To fix this, they removed the opposite side of the DNA strand so the RNA sequence would have no competition in binding to its DNA strand counterpart, but the extended tails persisted. Multiple months and experiments to try and remove the tails by perfecting other parts of the hybridization process failed. But Berget's compilation of the data they had collected suggested that perhaps the tail sequences were from a different part of the adenovirus sequence, prompting them to use a longer DNA sequence from the human cells. This was successful, causing the tails to bind to a further part of the DNA and forming the R-loops, proving the discovery of RNA splicing and split genes. Berget, Moore, and Sharp had found out that the reason why nuclear mRNA is longer is because the cytoplasmic mRNA has introns spliced out to allow for protein synthesis. They published this finding in PNAS in August 1977.

===Exons and splice sites===
After establishing her own laboratory, Berget began work investigating the deeper features of RNA splicing and how introns and exons are processed and what biochemical mechanisms are involved. Using uridine triphosphate marked with a radioisotope, her lab was able to produce multiple radioactive RNA substrates for study each week, along with using HeLa cells to obtain nuclear DNA extracts. This led her to develop an exon definition model that explained how different splice sites allowed for cellular communication between one exon location and the others in a sequence during RNA transcription, making the sites dependent on each other. In the late 1980s, she found that by destroying specific snurps involved in splicing, she could prevent the process from happening at all.
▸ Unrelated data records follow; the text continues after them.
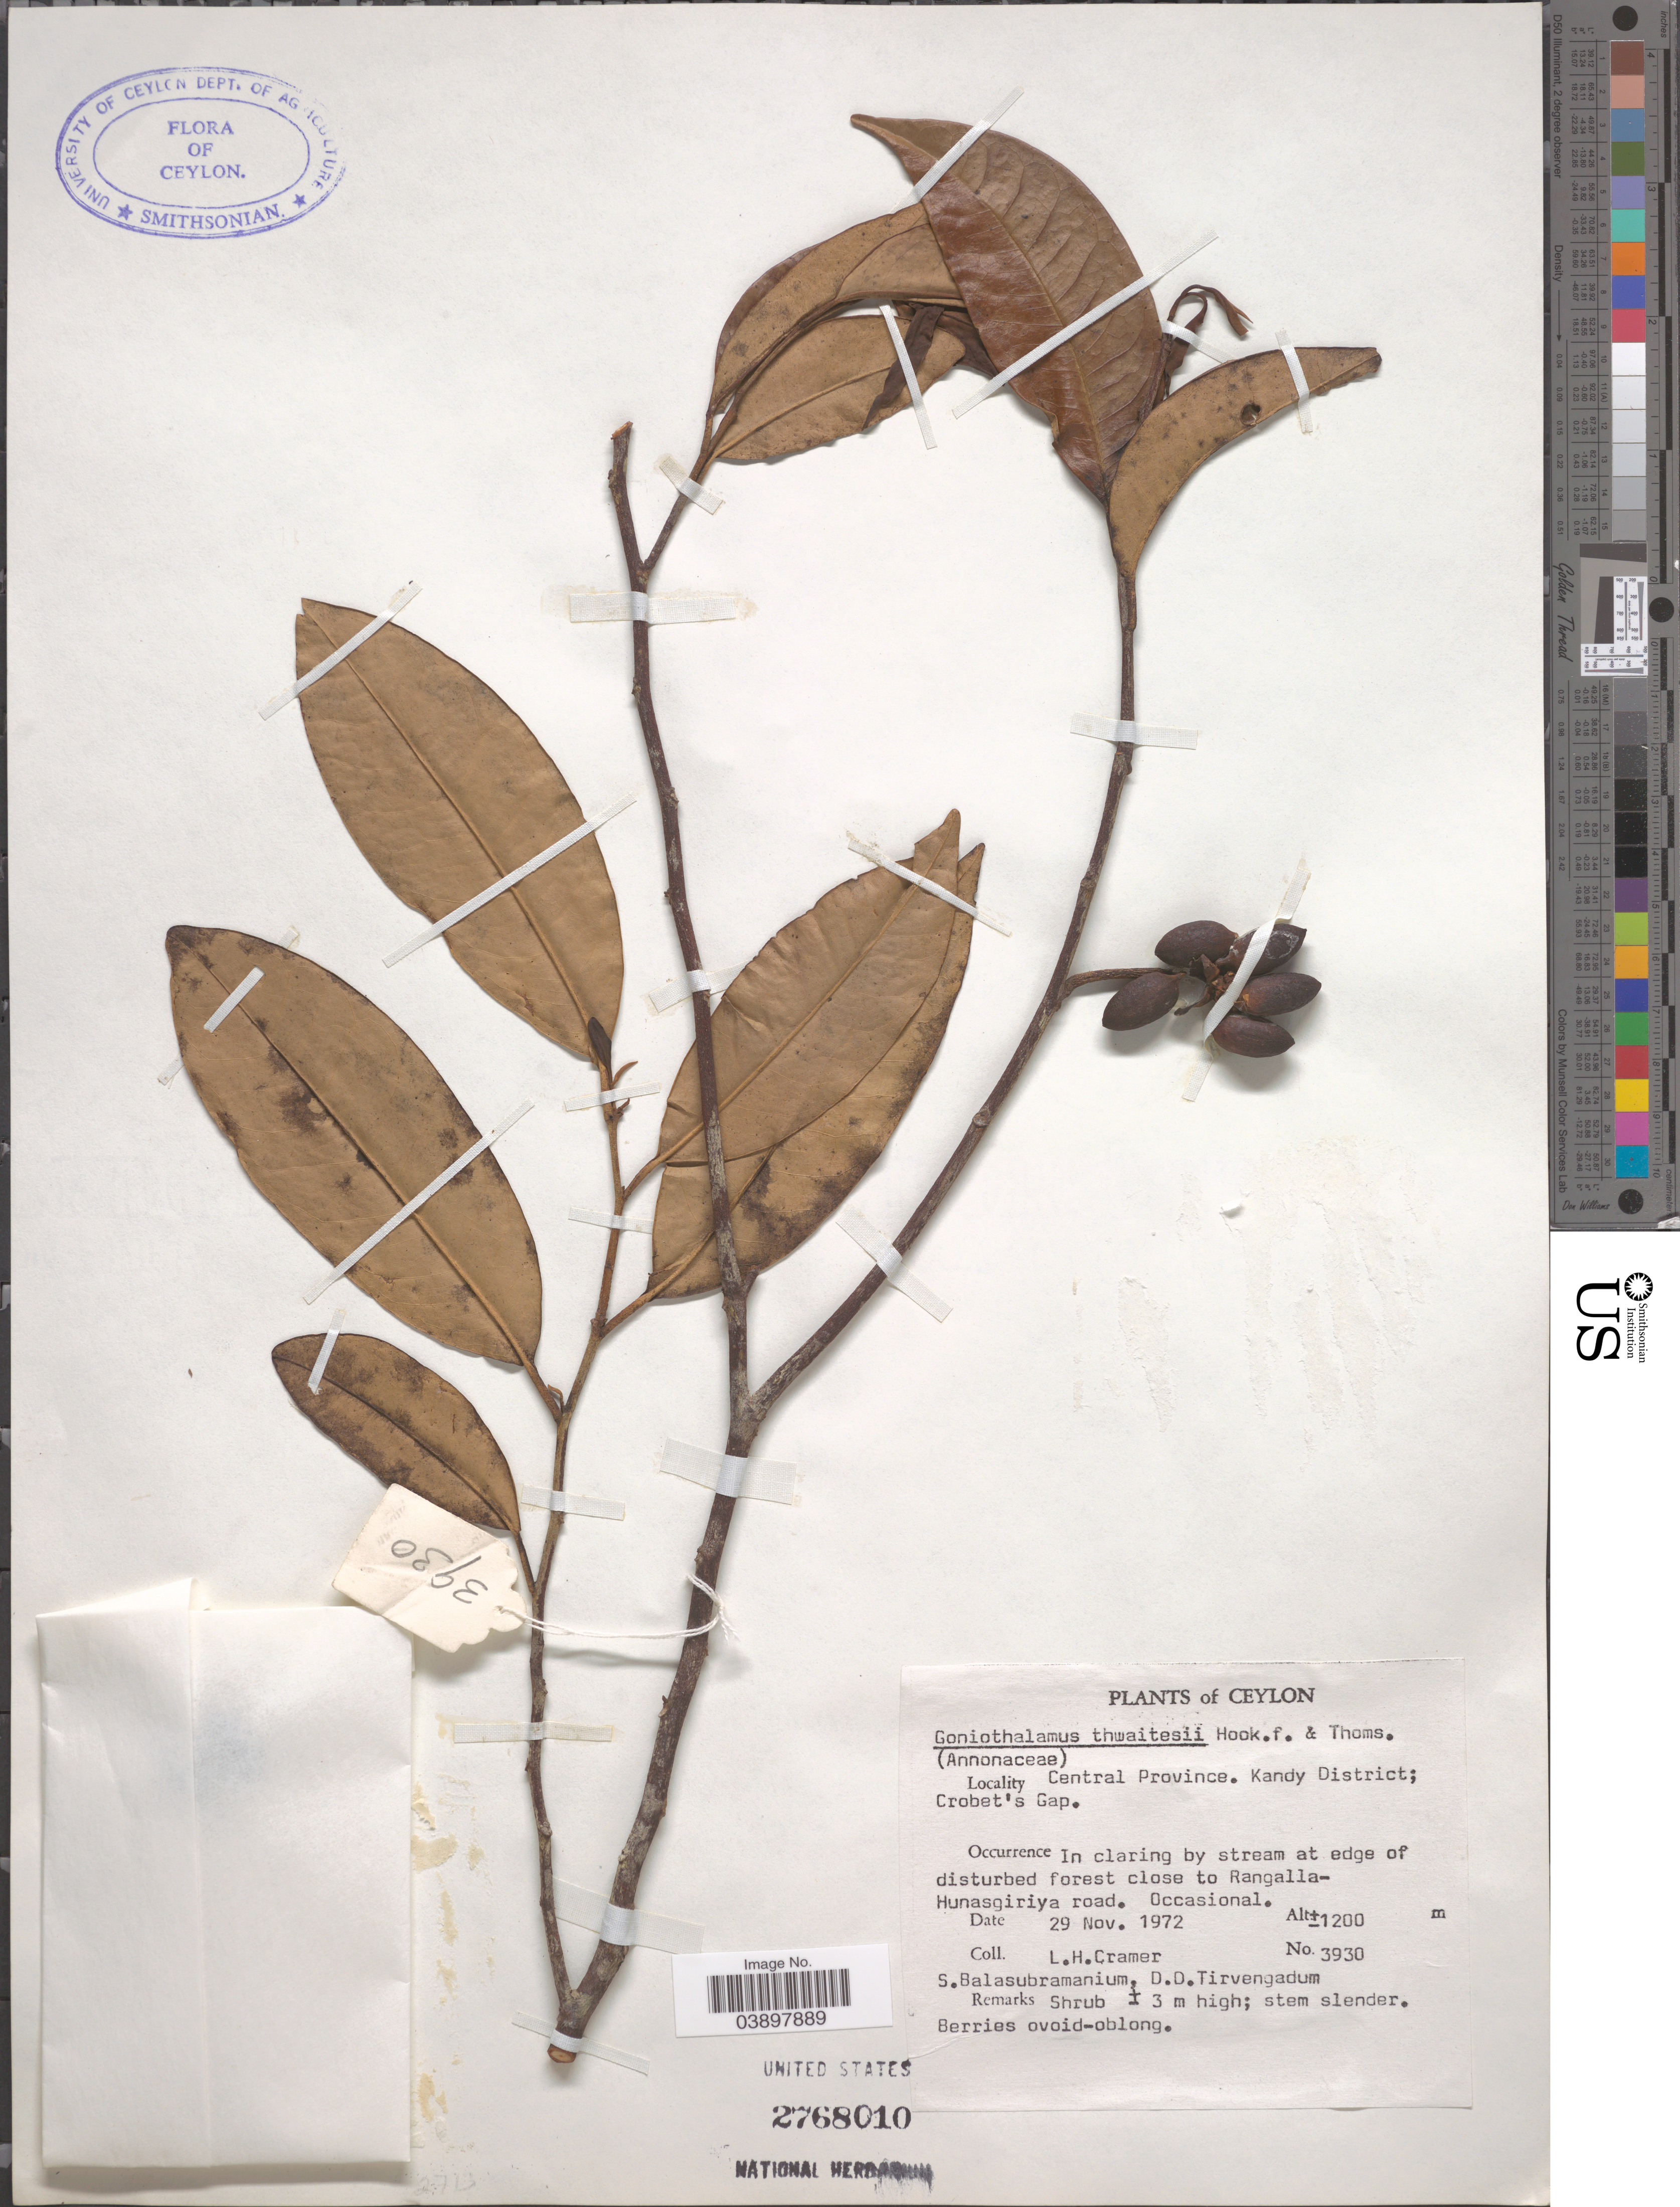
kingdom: Plantae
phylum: Tracheophyta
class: Magnoliopsida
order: Magnoliales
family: Annonaceae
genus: Goniothalamus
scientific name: Goniothalamus thwaitesii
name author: Hook. f. & Thomson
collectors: L. H. Cramer, S. Balasubramanium & D. Tirvengadum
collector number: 3930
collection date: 1972-11-29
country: Sri Lanka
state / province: Central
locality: Ceylon. Kandy District; Crobet's Gap. By stream at edge of disturbed forest close to Rangalla-Hunasgiriya road.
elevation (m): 1200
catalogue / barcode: US 2768010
Berget's lab proposed in a 1990 paper that for organisms with longer stretches of introns between each exon, such as vertebrates, that there must be some other system capable of identifying the exon sequences themselves. The paper noted that the existence of a downstream splicing location was necessary for an upstream intron to be spliced, giving credence to some sort of recognition complex of proteins. They expanded, in 1998, on the mechanisms of differential splicing choices, such as between the pre-mRNA for calcitonin versus CGRP, by showing that there is some sort of "splicing factor" that binds to the splicing site in order to cause polyadenylation upstream of that binding location.

==Organizations==
Berget is a member of the advisory council for the Center for Scientific Review, which oversees 70% of the National Institute for Health's annual grant applications.

==Awards==
Berget was given the 1996 Outstanding Achievement Award from the University of Minnesota for alumni who have made significant accomplishments in their scientific field.